> [Work required]:
Wherever the string "Figure" turns up in the data, copy the whole line.

> [Records for this exercise]:
——————————

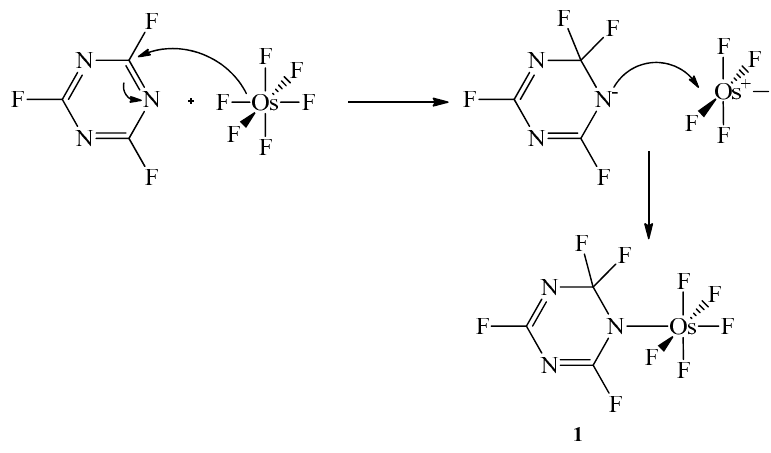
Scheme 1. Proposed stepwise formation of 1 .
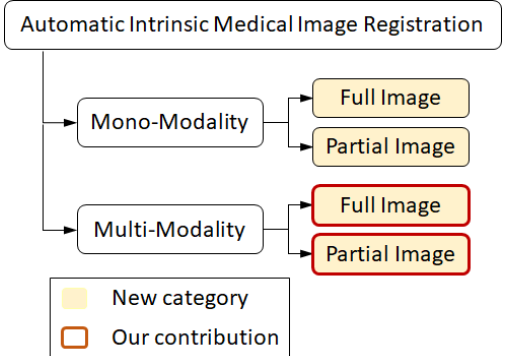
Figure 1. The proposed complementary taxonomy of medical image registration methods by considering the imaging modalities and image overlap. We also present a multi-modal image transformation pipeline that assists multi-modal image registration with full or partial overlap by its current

——————————

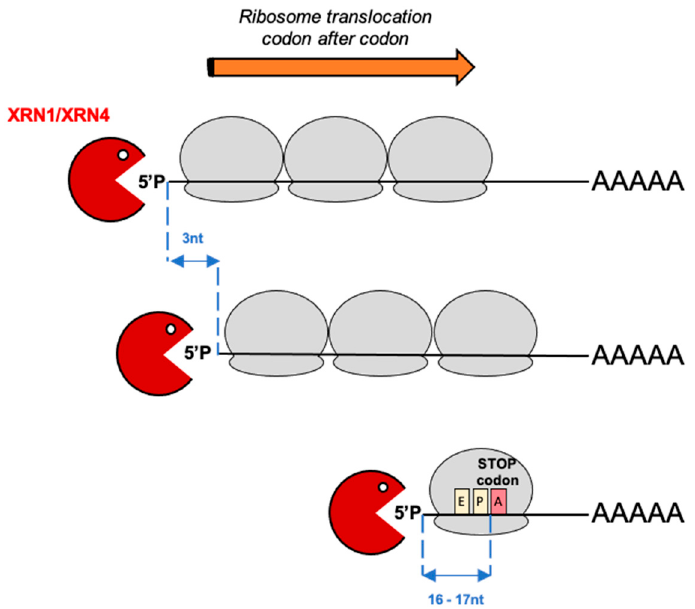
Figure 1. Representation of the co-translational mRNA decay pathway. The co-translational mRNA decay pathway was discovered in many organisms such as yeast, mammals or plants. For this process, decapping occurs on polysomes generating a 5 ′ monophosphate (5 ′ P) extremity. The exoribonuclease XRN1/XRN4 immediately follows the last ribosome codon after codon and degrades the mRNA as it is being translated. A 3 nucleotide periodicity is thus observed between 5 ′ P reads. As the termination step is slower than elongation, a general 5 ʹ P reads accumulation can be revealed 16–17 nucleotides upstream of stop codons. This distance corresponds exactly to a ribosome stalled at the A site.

——————————

> [Written solution]:
Figure 1. The proposed complementary taxonomy of medical image registration methods by considering the imaging modalities and image overlap. We also present a multi-modal image transformation pipeline that assists multi-modal image registration with full or partial overlap by its current
Figure 1. Representation of the co-translational mRNA decay pathway. The co-translational mRNA decay pathway was discovered in many organisms such as yeast, mammals or plants. For this process, decapping occurs on polysomes generating a 5 ′ monophosphate (5 ′ P) extremity. The exoribonuclease XRN1/XRN4 immediately follows the last ribosome codon after codon and degrades the mRNA as it is being translated. A 3 nucleotide periodicity is thus observed between 5 ′ P reads. As the termination step is slower than elongation, a general 5 ʹ P reads accumulation can be revealed 16–17 nucleotides upstream of stop codons. This distance corresponds exactly to a ribosome stalled at the A site.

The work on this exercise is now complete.